REQUIREMENT 1 – In the passage about sitting, reproduce the part that opens with the words containing "Dr. James Levine, director" and closes with "in any direction?", substituting "slouch" for "slump".
REQUIREMENT 2 – List every step of the simple solution for desk workers that the passage about sitting gives.
REQUIREMENT 3 – According to the passage about sitting, what phrase is Dr. James Levine credited with coining?

The Problem with Sitting & 1 Quick Solution

If you’re in my classes, you’ve heard me talk about how we humans are designed to move, not sit for hours on end.

Dr. James Levine, director of the Mayo Clinic-Arizona State University Obesity Solutions Initiative and inventor of the treadmill desk, is credited with coining the phrase “sitting is the new smoking.” Just Google the phrase and you’ll find a slew of recent articles invoking it. This Huffington Post blog sums up Dr. Levine’s findings nicely.

Check out the cool TED animation below making the same point. Murat Dalkilinç gives the lesson: the animation’s by Oxbow Creative.

What the video doesn’t mention: most chairs are designed to tilt us behind our sit bones. Check your own: is it pulling you back into a slump? Or encouraging you to sit erect? Is your pelvis free to tilt in any direction?

What can you do, if you have a desk job? One simple solution: set an alarm for every 30 min. or so. When it rings, stand up for a moment. Shift your weight from side to side, back to front. Compare how you feel when you come back to sitting: perhaps more alert?

PROVIDED MATERIAL –
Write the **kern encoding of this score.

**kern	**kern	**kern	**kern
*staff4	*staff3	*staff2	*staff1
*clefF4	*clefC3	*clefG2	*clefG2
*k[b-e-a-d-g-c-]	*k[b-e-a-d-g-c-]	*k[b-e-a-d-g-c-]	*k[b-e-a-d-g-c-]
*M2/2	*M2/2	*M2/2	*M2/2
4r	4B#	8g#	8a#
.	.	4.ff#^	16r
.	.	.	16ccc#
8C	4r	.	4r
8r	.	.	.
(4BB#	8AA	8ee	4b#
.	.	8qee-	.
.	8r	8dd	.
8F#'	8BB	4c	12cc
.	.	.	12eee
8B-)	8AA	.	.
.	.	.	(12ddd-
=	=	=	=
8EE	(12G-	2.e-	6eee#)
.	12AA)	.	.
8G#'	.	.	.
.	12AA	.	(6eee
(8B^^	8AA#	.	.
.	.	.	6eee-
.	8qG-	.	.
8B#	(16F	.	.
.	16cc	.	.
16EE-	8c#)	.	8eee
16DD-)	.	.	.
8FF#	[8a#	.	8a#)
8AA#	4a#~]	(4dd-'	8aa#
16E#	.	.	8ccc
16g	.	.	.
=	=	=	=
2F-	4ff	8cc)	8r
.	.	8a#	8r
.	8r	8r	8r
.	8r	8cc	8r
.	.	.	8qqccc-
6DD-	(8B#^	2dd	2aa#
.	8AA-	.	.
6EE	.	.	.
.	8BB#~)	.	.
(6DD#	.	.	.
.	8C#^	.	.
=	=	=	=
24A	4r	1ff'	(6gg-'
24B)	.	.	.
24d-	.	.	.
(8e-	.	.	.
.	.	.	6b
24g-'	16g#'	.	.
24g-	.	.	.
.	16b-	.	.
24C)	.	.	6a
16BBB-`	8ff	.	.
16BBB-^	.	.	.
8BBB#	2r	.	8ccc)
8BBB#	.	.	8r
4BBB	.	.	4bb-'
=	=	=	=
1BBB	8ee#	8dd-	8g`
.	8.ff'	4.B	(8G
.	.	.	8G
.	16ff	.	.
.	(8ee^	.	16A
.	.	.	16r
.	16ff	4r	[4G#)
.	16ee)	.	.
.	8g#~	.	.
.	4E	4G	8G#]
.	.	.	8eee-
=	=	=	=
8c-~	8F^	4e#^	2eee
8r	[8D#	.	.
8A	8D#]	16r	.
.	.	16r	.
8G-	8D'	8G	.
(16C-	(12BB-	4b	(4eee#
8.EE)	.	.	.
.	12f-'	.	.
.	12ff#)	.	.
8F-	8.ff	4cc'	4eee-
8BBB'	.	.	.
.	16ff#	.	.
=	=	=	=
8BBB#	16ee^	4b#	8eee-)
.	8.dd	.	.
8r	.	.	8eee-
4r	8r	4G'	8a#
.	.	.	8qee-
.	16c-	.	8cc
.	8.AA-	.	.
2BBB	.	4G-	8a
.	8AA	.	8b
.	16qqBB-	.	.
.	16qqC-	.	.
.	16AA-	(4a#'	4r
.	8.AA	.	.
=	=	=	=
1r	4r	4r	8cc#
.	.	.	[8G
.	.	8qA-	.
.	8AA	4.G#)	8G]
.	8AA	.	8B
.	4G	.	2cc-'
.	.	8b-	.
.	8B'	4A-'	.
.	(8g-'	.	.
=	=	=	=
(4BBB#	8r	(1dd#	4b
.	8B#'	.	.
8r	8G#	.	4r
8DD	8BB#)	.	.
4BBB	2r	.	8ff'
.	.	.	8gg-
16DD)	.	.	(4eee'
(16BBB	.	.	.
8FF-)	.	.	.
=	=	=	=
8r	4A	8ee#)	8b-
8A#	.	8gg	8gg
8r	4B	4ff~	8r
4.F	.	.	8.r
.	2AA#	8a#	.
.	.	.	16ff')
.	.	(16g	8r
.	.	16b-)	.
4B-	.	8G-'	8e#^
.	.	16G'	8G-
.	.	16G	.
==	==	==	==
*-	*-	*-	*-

WRITTEN RESPONSE 1 –
Dr. James Levine, director of the Mayo Clinic-Arizona State University Obesity Solutions Initiative and inventor of the treadmill desk, is credited with coining the phrase “sitting is the new smoking.” Just Google the phrase and you’ll find a slew of recent articles invoking it. This Huffington Post blog sums up Dr. Levine’s findings nicely.

Check out the cool TED animation below making the same point. Murat Dalkilinç gives the lesson: the animation’s by Oxbow Creative.

What the video doesn’t mention: most chairs are designed to tilt us behind our sit bones. Check your own: is it pulling you back into a slouch? Or encouraging you to sit erect? Is your pelvis free to tilt in any direction?

WRITTEN RESPONSE 2 –
- Set an alarm for about every 30 minutes.
- When it rings, stand up for a moment.
- Shift your weight from side to side and from back to front.
- When you sit back down, compare how you feel.

WRITTEN RESPONSE 3 – He is credited with coining the phrase "sitting is the new smoking."